### What the task asks:
Transcribe the data verbatim and drop its images.

### Dataset excerpts:
──────
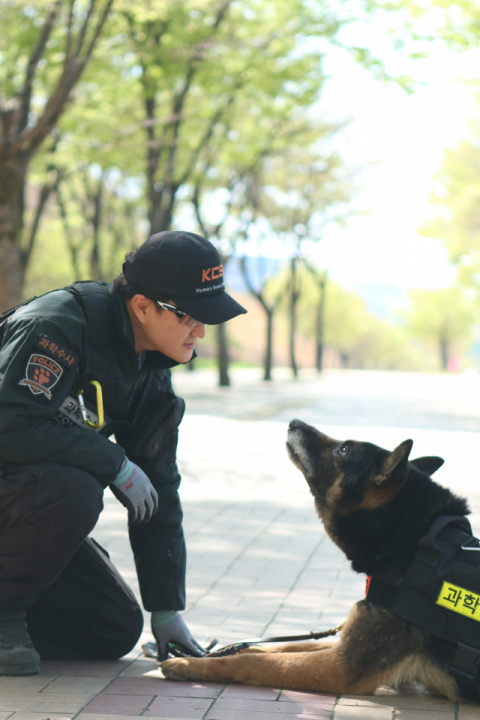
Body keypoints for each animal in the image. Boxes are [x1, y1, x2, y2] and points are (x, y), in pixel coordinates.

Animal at [161, 420, 472, 700]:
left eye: (343, 449)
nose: (293, 422)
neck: (406, 537)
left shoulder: (342, 667)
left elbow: (258, 661)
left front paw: (191, 663)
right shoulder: (341, 647)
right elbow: (284, 648)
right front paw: (231, 649)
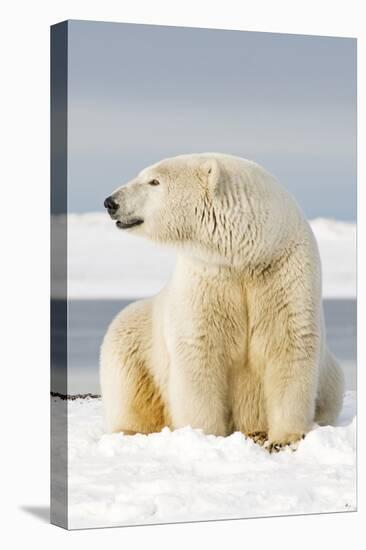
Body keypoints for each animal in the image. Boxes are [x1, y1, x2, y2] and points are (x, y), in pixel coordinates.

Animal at [99, 152, 344, 452]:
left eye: (154, 181)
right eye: (144, 175)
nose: (111, 202)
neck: (248, 254)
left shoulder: (284, 273)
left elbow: (288, 343)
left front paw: (285, 438)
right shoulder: (208, 277)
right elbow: (200, 351)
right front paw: (204, 435)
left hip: (331, 377)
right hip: (136, 336)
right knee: (127, 382)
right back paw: (131, 430)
──────
### The completed task:
Body keypoints for each animal in the image. Boxes are [x1, y1, x2, y2] and points are (x, y), in pixel coordinates.

Animal at [161, 420, 472, 700]:
left eye: (343, 449)
nose: (293, 422)
neck: (406, 537)
left shoulder: (342, 667)
left elbow: (258, 661)
left front paw: (191, 663)
right shoulder: (341, 647)
right elbow: (284, 648)
right front paw: (231, 649)
Body keypoints for each animal in the image. Boxes are [x1, y1, x2, y2] and points are (x, y), in pixel coordinates.

Animal at [99, 152, 344, 452]:
left eye: (154, 181)
right eye: (144, 175)
nose: (111, 202)
neck: (248, 254)
left shoulder: (284, 273)
left elbow: (288, 343)
left front paw: (285, 438)
right shoulder: (208, 277)
right elbow: (200, 351)
right front paw: (204, 435)
left hip: (331, 377)
right hip: (136, 336)
right knee: (127, 382)
right back paw: (131, 430)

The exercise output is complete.